Another piece in the puzzle:
One of the themes that came up while I was profiling White House manufacturing czar Ron Bloom earlier this fall was managerial talent. A lot of people talk about reviving the domestic manufacturing sector, which has shed almost one-third of its manpower over the last eight years. But some of the people I spoke to asked a slightly different question: Even if you could reclaim a chunk of those blue-collar jobs, would you have the managers you need to supervise them?
It’s not obvious that you would. Since 1965, the percentage of graduates of highly-ranked business schools who go into consulting and financial services has doubled, from about one-third to about two-thirds. And while some of these consultants and financiers end up in the manufacturing sector, in some respects that’s the problem. Harvard business professor Rakesh Khurana, with whom I discussed these questions at length, observes that most of GM’s top executives in recent decades hailed from a finance rather than an operations background. (Outgoing GM CEO Fritz Henderson and his failed predecessor, Rick Wagoner, both worked their way up from the company’s vaunted Treasurer’s office.) But these executives were frequently numb to the sorts of innovations that enable high-quality production at low cost. As Khurana quips, “That’s how you end up with GM rather than Toyota.” […]

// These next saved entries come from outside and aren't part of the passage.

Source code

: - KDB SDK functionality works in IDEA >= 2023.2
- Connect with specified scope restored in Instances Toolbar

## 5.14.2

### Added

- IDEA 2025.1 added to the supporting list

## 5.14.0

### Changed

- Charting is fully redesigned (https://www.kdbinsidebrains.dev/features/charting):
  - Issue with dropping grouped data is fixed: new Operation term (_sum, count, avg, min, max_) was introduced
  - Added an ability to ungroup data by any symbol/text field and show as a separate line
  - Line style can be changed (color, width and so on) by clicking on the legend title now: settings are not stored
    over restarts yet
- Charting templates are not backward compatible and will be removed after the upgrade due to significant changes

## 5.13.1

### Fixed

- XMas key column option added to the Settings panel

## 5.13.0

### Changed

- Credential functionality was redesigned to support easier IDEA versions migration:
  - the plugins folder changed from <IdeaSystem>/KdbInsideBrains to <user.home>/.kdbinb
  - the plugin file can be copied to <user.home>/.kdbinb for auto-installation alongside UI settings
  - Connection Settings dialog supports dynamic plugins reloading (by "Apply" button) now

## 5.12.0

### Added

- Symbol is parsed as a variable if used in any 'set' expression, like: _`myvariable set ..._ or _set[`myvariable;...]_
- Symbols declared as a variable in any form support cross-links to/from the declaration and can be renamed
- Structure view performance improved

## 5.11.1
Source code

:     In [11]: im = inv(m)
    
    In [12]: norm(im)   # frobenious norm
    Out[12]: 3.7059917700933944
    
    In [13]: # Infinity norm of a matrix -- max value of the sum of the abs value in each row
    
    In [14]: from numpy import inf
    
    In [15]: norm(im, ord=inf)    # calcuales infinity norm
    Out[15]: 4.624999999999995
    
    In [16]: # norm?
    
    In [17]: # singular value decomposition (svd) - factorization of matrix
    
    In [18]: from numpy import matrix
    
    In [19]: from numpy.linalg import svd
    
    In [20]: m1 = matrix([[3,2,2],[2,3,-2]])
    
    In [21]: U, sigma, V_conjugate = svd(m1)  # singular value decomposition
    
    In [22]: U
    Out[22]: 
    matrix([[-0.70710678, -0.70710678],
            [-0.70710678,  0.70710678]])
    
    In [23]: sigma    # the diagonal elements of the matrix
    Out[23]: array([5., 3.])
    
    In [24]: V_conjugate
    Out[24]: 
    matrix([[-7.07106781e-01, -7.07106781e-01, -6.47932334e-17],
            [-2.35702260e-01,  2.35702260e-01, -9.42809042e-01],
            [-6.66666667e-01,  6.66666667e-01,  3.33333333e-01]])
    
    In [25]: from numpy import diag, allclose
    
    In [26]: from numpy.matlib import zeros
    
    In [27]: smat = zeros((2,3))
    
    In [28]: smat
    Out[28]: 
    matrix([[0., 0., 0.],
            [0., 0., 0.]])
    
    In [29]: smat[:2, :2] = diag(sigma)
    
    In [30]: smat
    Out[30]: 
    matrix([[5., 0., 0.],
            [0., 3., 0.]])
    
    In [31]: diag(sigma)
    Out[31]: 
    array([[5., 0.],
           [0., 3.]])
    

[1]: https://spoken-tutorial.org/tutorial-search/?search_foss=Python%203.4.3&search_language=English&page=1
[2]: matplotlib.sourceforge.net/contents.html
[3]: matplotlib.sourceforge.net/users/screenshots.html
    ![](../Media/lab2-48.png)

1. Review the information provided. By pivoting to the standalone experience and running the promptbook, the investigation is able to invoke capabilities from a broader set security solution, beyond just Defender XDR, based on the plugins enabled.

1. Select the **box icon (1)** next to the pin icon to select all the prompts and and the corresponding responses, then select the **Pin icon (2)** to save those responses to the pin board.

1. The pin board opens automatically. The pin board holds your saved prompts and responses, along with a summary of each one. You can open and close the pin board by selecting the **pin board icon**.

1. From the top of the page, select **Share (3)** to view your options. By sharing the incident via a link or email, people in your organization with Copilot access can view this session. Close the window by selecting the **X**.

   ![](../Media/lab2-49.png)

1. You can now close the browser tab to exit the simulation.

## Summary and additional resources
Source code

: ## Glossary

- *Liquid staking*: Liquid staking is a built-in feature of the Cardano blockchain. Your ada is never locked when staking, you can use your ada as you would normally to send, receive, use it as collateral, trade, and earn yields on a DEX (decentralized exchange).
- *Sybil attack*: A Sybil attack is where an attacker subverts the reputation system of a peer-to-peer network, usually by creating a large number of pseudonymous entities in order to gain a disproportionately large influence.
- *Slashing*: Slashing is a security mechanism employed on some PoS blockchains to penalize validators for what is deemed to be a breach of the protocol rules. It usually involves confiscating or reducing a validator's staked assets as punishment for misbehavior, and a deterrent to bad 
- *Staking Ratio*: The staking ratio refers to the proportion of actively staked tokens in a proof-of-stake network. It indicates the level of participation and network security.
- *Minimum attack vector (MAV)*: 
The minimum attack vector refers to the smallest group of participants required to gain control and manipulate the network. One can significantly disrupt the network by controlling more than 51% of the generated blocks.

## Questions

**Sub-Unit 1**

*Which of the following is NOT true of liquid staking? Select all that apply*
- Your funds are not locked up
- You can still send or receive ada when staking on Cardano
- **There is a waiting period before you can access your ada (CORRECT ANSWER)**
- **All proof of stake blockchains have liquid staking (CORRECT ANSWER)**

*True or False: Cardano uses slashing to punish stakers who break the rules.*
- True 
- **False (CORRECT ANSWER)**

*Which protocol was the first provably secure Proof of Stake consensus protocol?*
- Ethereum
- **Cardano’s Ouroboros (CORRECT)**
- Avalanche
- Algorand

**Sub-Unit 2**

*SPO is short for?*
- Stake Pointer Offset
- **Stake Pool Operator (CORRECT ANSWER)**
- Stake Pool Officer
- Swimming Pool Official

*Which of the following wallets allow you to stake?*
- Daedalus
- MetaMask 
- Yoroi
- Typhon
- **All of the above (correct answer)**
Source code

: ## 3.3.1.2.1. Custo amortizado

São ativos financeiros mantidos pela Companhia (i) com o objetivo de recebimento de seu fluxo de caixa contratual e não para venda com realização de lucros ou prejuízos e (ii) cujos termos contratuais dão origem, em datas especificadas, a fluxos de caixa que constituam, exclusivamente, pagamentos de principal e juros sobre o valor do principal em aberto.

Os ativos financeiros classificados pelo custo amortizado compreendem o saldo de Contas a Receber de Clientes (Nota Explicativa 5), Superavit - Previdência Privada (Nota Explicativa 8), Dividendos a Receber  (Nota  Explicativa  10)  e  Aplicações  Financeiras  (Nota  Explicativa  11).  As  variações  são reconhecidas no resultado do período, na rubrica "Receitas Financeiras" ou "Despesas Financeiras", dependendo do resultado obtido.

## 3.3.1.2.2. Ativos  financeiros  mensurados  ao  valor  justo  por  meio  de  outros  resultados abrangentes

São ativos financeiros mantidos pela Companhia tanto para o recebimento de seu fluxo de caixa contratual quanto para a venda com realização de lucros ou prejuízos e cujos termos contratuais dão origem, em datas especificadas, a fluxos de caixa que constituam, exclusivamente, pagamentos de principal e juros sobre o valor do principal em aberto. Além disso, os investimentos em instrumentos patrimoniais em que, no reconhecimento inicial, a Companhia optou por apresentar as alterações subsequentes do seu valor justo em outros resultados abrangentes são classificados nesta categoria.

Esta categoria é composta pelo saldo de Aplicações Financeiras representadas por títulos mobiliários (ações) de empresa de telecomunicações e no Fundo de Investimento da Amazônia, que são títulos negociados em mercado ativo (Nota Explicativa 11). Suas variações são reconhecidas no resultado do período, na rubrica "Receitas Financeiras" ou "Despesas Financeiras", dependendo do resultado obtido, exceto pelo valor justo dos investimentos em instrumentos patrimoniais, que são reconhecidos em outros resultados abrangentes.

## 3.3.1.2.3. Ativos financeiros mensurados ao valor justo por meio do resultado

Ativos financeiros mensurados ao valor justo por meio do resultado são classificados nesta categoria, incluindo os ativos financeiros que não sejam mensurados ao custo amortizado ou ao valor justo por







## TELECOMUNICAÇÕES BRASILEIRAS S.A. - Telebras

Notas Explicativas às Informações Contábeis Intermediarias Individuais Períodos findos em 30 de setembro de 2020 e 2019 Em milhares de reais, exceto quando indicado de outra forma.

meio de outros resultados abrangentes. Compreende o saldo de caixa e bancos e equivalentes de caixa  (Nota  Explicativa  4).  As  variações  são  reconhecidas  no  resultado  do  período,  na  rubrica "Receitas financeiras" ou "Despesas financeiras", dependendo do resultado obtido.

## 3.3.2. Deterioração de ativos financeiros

After World War II, large corporations went on acquisition binges and turned themselves into massive conglomerates. In their landmark Harvard Business Review article from 1980, “Managing Our Way to Economic Decline,” Robert Hayes and William Abernathy pointed out that the conglomerate structure forced managers to think of their firms as a collection of financial assets, where the goal was to allocate capital efficiently, rather than as makers of specific products, where the goal was to maximize quality and long-term* market share.